His first freehand drawings depicting athletes, acrobats and street scenes were early indicators of his sculptural style. He drew animals at the zoo and began taking an interest in movement and how to animate his work. In 1929, he moved to Paris and met some of the most important artists of the time such as Man Ray, Marcel Duchamp and Joan Miró.
Upon seeing Piet Mondrian's coloured squares for the first time in 1930 - a veritable revelation for him - he imagined them floating in space; movement later became the main “material" of his work. He embraced geometric abstraction and produced moving wire sculptures or "mobiles" as Marcel Duchamp called them. They broke completely with the dense and imposing sculptures of the time, indeed his works are marked by their lightness.
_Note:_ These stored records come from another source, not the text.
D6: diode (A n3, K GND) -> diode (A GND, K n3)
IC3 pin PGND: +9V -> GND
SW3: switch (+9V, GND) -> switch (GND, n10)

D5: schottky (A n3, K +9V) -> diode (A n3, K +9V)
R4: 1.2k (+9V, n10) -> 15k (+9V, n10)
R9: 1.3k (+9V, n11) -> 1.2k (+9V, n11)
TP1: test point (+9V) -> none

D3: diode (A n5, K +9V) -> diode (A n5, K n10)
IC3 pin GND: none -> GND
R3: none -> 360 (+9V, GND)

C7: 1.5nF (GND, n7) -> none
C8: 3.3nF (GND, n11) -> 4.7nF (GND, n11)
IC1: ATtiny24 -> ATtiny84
This was the beginning of kinetic art, even if for Alexander Calder the goal was not so much movement, but the search for balance, symmetry, silence, lightness and subtlety...
From 1933 onwards, Alexander Calder's works received critical and public acclaim, in particular his painting "La Fontaine de Mercure" shown at the Universal Exhibition in 1937. In 1952, he received the Grand Prize at the Venice Biennale, and in 1964 the Guggenheim dedicated a major retrospective to him. His influence still resonates today: in 2016, the Tate Modern held a major retrospective on the legendary sculptor.